But real life does not happen that way.
Tann dies, never having admitted to her crimes and, supposedly, never having known that she has finally been exposed, and certainly not having paid back the money that supported her lavish lifestyle. She is never made to face families she misused, those good and kind people who will spend a lifetime unraveling the knots she tied, a lifetime trying to heal the hearts she broke.
But finally, all these years later, her name is ruined, her power gone. Now the triumph belongs to quiet conquerors, who are ready to tell their stories.
In a piece of history with so many villains, they are the heroes.
* * *
—
STILL IN THE THROES of reading Before We Were Yours, Connie is intrigued when her book-club friend surfaces again with an invitation: “Would you mind talking about you and the book?”
A seasoned traveler after years in the business world, Connie happily makes plans to hop a plane to Arizona a couple of months later. Spurred on by this interest in her past, she emails the author of the novel, a woman she has never met.

WORK TO COMPLETE: Copy out the excerpt about Tann's exposure and Connie's book-club invitation word for word, in full. The listing that comes next has no connection to the excerpt.

DATA FOR REVIEW:
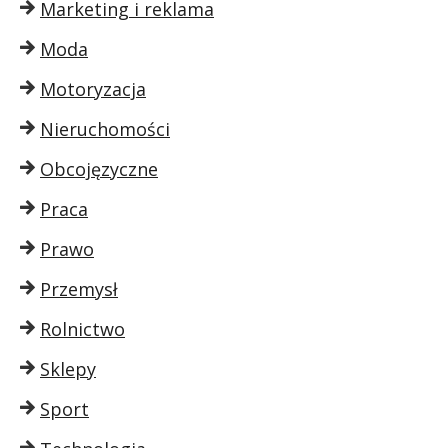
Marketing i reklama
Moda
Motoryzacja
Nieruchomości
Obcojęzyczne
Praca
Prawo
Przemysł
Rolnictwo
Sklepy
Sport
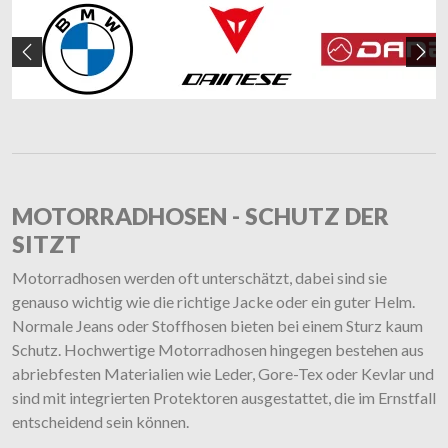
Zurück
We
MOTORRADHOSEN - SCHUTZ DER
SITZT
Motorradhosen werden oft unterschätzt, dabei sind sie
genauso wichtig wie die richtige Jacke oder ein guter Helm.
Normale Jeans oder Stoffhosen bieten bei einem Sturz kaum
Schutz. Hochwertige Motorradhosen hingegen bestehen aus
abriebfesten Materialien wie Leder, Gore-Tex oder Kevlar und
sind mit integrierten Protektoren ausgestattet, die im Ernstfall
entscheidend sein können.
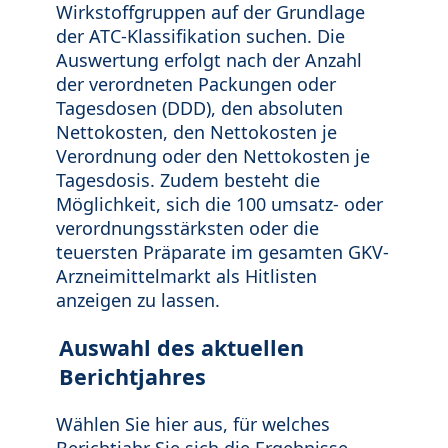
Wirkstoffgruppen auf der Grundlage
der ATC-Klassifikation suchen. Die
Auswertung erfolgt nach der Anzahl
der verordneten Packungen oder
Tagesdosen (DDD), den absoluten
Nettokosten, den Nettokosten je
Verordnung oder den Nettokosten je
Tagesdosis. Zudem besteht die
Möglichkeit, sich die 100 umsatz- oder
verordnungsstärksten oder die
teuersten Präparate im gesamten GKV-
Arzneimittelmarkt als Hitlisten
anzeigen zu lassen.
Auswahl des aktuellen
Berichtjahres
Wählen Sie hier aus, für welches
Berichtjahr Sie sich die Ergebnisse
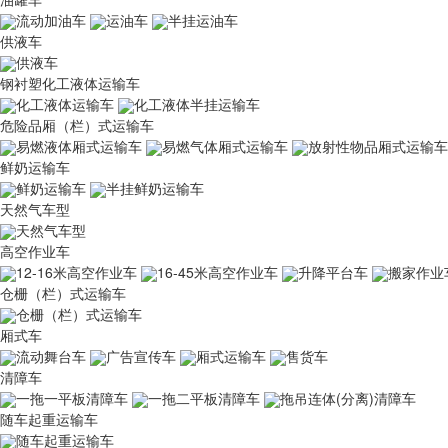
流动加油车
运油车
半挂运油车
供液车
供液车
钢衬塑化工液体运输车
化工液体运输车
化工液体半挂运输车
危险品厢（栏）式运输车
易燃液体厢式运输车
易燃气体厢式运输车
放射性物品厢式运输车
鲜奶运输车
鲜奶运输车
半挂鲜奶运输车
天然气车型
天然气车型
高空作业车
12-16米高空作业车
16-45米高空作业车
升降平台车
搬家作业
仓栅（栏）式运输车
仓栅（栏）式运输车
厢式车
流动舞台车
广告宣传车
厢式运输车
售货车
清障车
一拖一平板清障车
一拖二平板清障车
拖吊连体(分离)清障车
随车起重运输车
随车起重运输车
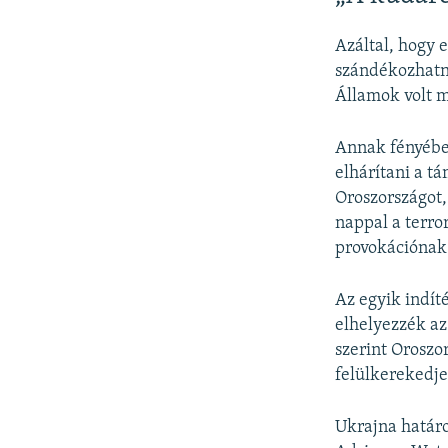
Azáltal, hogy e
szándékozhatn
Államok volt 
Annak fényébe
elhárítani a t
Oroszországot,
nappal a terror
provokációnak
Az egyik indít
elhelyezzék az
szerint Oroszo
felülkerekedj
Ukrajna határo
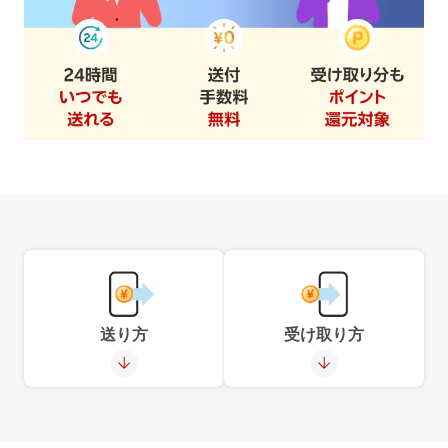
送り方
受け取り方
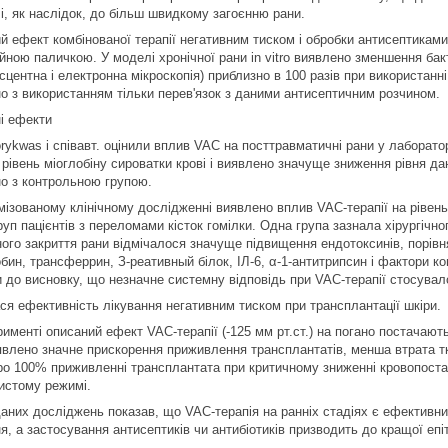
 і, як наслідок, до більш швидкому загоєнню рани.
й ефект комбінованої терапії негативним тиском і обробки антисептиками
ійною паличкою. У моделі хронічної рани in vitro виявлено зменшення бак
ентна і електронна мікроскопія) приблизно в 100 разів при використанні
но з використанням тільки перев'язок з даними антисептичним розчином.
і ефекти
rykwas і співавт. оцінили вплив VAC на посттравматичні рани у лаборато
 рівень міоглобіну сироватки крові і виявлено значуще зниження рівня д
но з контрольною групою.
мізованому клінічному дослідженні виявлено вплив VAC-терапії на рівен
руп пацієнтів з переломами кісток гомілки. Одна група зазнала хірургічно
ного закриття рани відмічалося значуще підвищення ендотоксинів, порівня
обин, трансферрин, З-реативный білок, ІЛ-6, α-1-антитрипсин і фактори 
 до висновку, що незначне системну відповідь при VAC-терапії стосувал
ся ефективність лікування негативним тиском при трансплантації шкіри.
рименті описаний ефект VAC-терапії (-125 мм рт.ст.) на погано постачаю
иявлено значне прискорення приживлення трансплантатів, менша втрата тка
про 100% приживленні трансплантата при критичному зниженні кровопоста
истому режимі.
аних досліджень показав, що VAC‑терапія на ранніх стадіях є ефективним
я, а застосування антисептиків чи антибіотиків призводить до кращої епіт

REPLY TO THE TASK:
But real life does not happen that way.
Tann dies, never having admitted to her crimes and, supposedly, never having known that she has finally been exposed, and certainly not having paid back the money that supported her lavish lifestyle. She is never made to face families she misused, those good and kind people who will spend a lifetime unraveling the knots she tied, a lifetime trying to heal the hearts she broke.
But finally, all these years later, her name is ruined, her power gone. Now the triumph belongs to quiet conquerors, who are ready to tell their stories.
In a piece of history with so many villains, they are the heroes.
* * *
—
STILL IN THE THROES of reading Before We Were Yours, Connie is intrigued when her book-club friend surfaces again with an invitation: “Would you mind talking about you and the book?”
A seasoned traveler after years in the business world, Connie happily makes plans to hop a plane to Arizona a couple of months later. Spurred on by this interest in her past, she emails the author of the novel, a woman she has never met.